Some 1,000 years ago, a group of artists carved figures into the ceiling of a cave in what’s now Alabama. Over the next millennium, the carvings became invisible to the naked eye, covered with mud that accumulated on the cave’s walls. Now, those carvings have been revealed as the largest set ever found in a cave in North America.
The cave contains hundreds of paintings by indigenous Americans, depicting figures, animals, and abstract shapes – including a three-meter image of a rattlesnake. It’s the richest place for Native American cave art in the American Southeast, the researchers said, who believe the carvings were done between the 2nd century and 10th century.
To investigate the cave’s historic art, the researchers used photogrammetry, a technique that requires taking hundreds of digital images in order to build a virtual 3D model of the objective. By using this method, the researchers were able to spot five previously unknown giant paintings, known as glyphs, all located in the cave’s dark zone.
“The problem is seeing the paintings. The cave ceiling is only 60 centimeters high,” UK archaeologists Paul Petitt and Alistair Pike, not involved in the study, wrote in a blog post in The Conversation. “Photogrammetry team to ‘lower’ the cave floor up to four meters, enough for the complete motifs to come into view for the first time.”
Looking into the cave
The cave has the unglamorous name “19th Unnamed Cave” — in order to protect its exact location in Alabama from looters and casual cavers that could cause damage to it. The cave contains hundreds of mud glyphs made by Native Americans before Europeans arrived in North America. They were likely made by torchlight by groups of at least two people who burnt bundles of river cane.
The cave, first discovered in 1998, has over three miles (five kilometers) of underground passages with most of the paintings located in one large chamber. The researchers spent two months underground capturing every part of the ceiling of the chamber with a digital camera and LED lights. In total, they collected 16,000 images.
A thin veneer of mud sticks to the ceiling of the cave because of its climate conditions. This allowed the artists to make the mud glyphs and also ensure that they were preserved for a really long time. However, the exact date when the glyphs were made is unclear. The researchers estimate they are around 1,000 years old, but further studies will be needed.

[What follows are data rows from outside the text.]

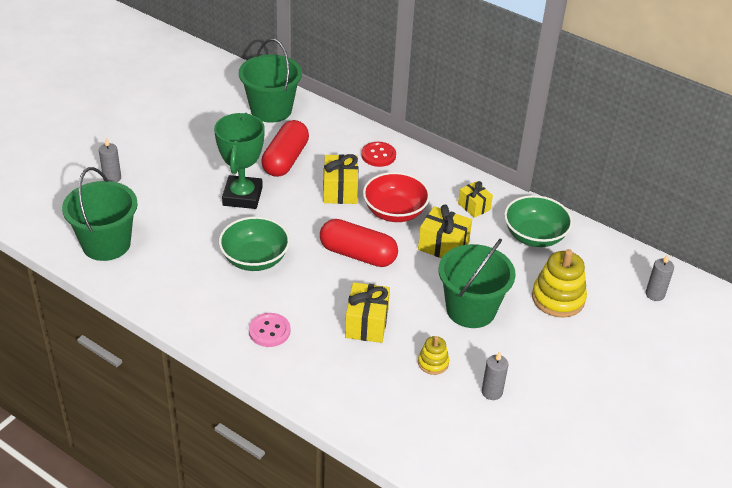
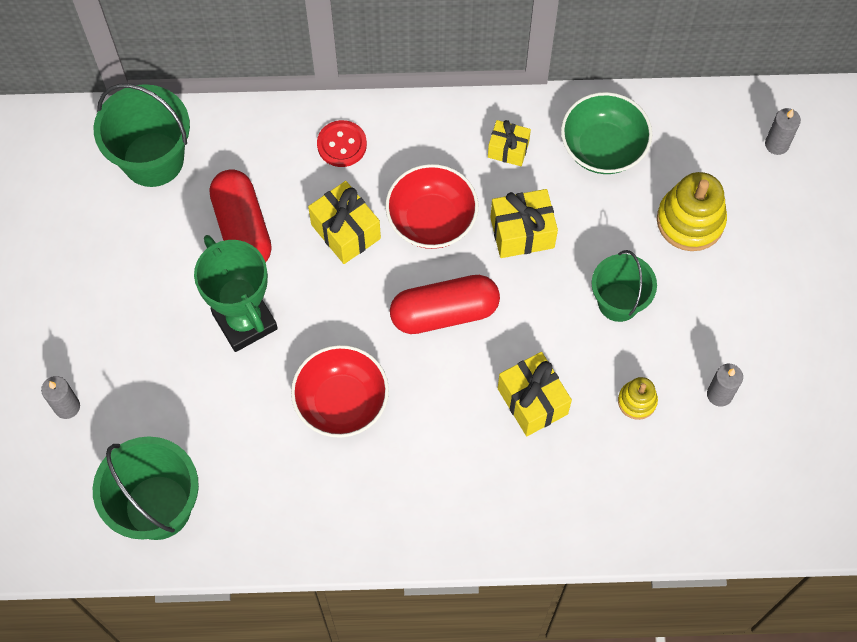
camera: 35 degrees left, 25 degrees up
(255, 259) = (341, 402): green bowl -> red bowl
(269, 331) = (444, 487): pink button -> none
(471, 310) = (618, 302): green bucket -> green bucket, size x0.66

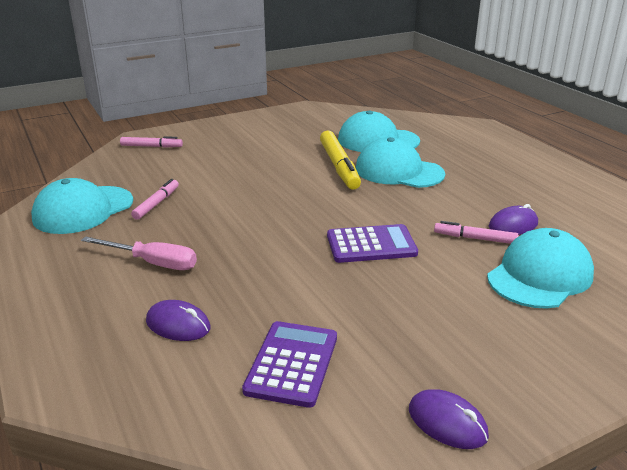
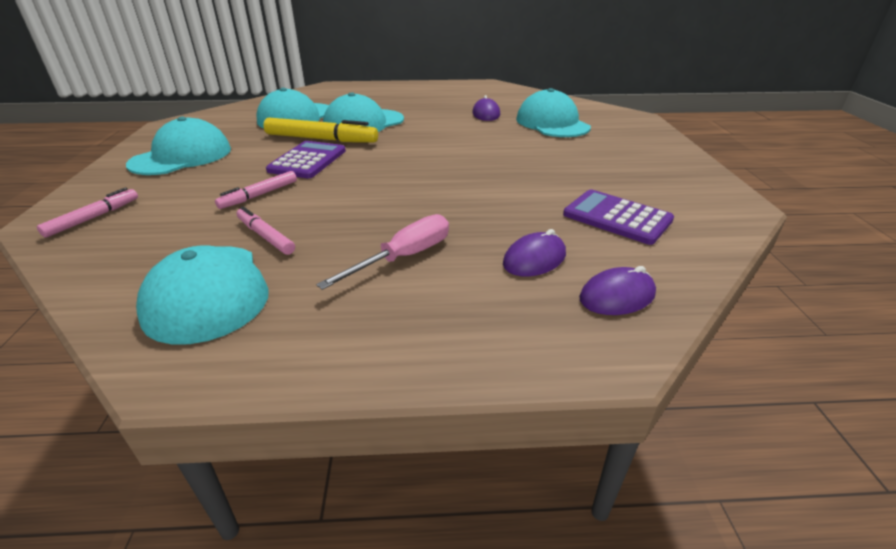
camera: 65 degrees left, 5 degrees up
(256, 133) = (182, 156): none -> turquoise cap
(371, 245) = (469, 157): purple calculator -> purple calculator (308, 160)
(447, 423) = (695, 182): purple mouse -> purple mouse (617, 296)
(475, 238) = (492, 127): pink marker -> pink marker (259, 195)

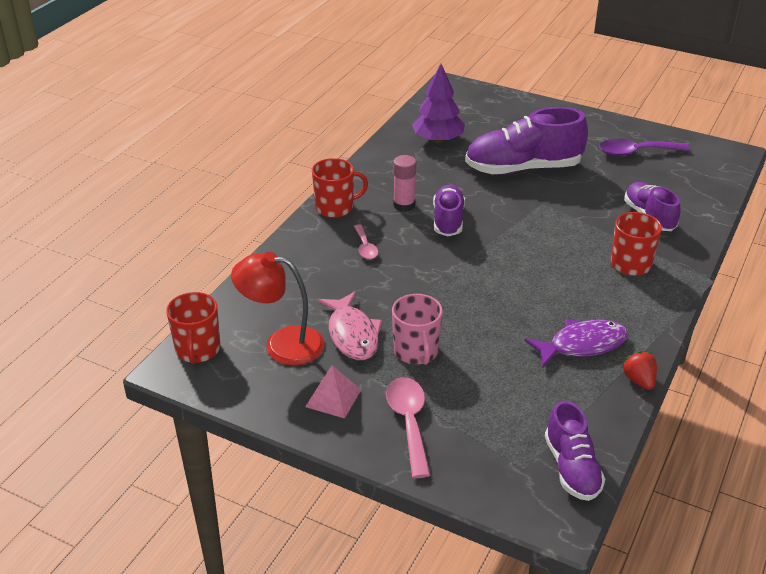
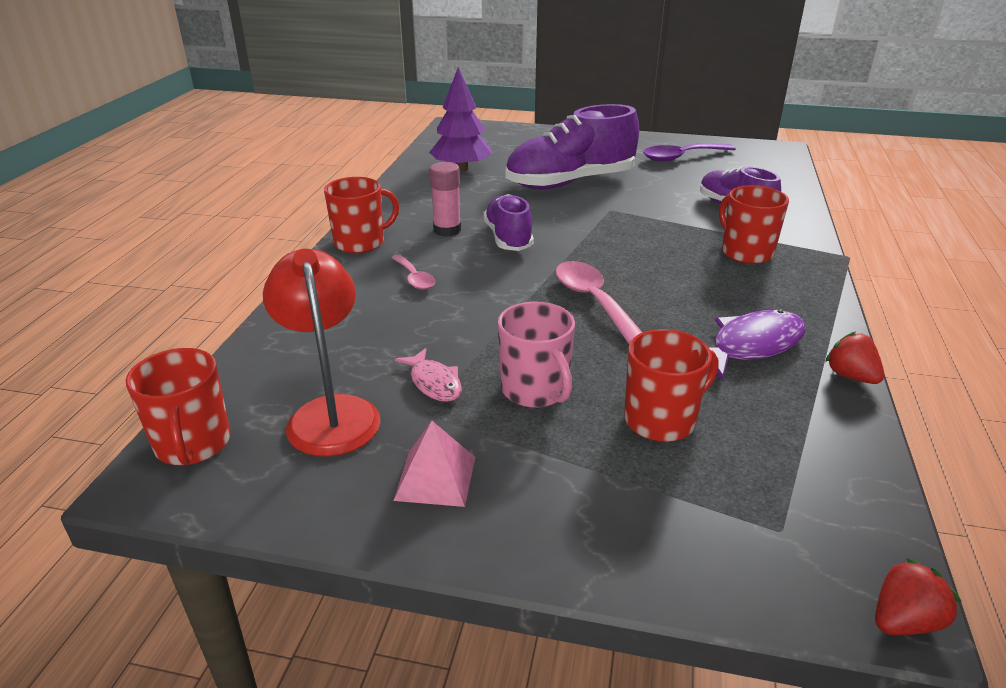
camera: 15 degrees left, 5 degrees down
(282, 344) = (330, 413): red lamp -> red lamp turned 75 degrees clockwise
(352, 334) = (434, 383): pink fish -> pink fish, size x0.61
(409, 422) = (569, 493): pink spoon -> pink spoon (592, 300)
(489, 387) = (661, 420): none -> red mug
(562, 528) = (904, 621): none -> red strawberry
(572, 468) = (849, 514): purple shoe -> none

The glyphs are thematically similar to glyphs and rock art from elsewhere in North America, the researchers said. They are so massive that they weren’t previously noticed as artworks – until now. However, not every glyph has been cataloged yet, so there are probably many more secrets to be revealed from the 19th Unnamed Cave.
In their paper, the researchers described the five largest glyphs they found. Several are anthropomorphic, with humanoid bodies. Two of the anthropomorphs were about six feet long. However, the largest of the glyphs is an 11-foot serpent, with a pattern the team thinks is similar to the eastern diamondback rattlesnake (Crotalus adamenteus), native to the area.
The newly discovered drawings aren’t very old by cave standards, considering for example the painted scenes at Lascaux in France (nearly 20,000 years old) and the painting of a pig in an Indonesian cave (43,900 years old). However, the glyphs in the cave in Alabama offer a unique look into the culture of Native Americans in the United States.
The study was published in the journal Antiquity.